The incremental growth is mostly being captured by digital platforms, not traditional channels. Almost 80% of ad spend now flows into retail media, paid search, and social platforms. The remaining 20% is shared across the whole of the rest of the media industry. These changes in the media landscape are forcing a rethink of traditional planning approaches.
Paul Stringer, Managing Editor, Research & Insights, WARC, says: “The established model for media planning and buying is breaking apart – and nobody knows exactly what comes next. The groundwork for a new model is just beginning.
“This year’s Future of Media report maps the contours of this emerging model. First, by looking at how structural changes inside client organisations and across the media landscape are giving rise to a new model for planning, inspired by systems-thinking. Second, by examining how AI is rewriting the rules of search and simultaneously creating a secondary audience for marketing: machines. And finally, how growing investment in user-generated content and creator marketing represents a new form of brand-building that, at this stage, most marketers seem underprepared for.”
The Future of Media 2026 report explores these three key trends set to shape the media landscape this year, to help marketers navigate these challenges, adapt, and find opportunities for growth.
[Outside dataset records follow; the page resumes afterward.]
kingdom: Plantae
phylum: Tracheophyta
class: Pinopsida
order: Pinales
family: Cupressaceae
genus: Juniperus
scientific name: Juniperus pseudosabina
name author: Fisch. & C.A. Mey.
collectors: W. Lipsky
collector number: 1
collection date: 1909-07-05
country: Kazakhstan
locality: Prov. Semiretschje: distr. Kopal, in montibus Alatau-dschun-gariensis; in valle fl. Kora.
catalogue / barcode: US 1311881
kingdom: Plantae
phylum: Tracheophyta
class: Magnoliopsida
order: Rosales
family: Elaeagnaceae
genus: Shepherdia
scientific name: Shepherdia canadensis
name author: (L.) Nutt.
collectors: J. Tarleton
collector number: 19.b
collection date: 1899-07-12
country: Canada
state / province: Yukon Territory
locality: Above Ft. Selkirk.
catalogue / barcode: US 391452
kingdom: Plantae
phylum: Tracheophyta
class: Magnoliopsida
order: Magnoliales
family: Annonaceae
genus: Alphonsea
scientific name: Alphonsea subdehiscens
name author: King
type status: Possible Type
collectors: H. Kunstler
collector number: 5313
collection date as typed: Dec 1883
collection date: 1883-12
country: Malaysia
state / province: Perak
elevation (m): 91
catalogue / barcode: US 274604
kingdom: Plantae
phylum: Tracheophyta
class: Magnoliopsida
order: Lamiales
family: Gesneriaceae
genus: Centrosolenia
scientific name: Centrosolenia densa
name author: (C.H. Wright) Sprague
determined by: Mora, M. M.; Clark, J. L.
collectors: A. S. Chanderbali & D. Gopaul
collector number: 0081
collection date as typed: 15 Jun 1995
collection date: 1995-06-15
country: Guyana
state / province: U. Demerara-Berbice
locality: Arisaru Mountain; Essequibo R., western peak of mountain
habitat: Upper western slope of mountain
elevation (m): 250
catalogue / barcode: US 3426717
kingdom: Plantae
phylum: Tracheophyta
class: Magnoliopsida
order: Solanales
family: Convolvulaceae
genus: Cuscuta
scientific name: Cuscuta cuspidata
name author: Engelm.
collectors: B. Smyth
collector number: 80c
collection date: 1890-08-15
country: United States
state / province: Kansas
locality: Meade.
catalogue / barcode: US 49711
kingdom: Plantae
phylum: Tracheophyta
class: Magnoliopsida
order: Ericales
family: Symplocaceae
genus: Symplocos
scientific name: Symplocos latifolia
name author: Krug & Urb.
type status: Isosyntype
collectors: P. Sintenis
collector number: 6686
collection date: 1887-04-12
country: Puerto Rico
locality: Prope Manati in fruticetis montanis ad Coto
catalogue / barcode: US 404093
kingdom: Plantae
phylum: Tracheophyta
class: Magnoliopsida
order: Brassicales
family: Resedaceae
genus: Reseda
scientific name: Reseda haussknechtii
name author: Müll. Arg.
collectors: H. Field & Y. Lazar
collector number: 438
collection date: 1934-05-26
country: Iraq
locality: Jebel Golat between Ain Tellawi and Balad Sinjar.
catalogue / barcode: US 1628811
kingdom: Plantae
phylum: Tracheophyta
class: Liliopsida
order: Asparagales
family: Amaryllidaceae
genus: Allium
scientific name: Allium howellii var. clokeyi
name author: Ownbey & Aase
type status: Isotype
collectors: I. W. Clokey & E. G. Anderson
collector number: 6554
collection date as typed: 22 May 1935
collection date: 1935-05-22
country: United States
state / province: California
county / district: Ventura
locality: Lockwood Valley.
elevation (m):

The shift to ‘Systems Planning’
Traditional planning approaches, based on static plans, rigid personas and stable channel definitions are being disrupted by structural and technological shifts in media and marketing making them no longer fit for purpose. They must evolve to meet the demands of an increasingly complex, AI-driven marketing and media landscape.
‘Systems planning’ describes a new approach that focuses on “designing adaptive systems of influence”, argues Dan Gilbert, CEO of Brainlabs, that build equity and shape decisions across the entire brand experience, recognising how touchpoint influence varies by context, category and consumer. This requires new mental models, frameworks, and planning tools that are only just beginning to emerge.
‘Systems planning’ puts an emphasis on developing talent with connective capabilities across data, commerce and creativity – skills that are essential for steering AI-enabled marketing platforms effectively and deliver better outcomes.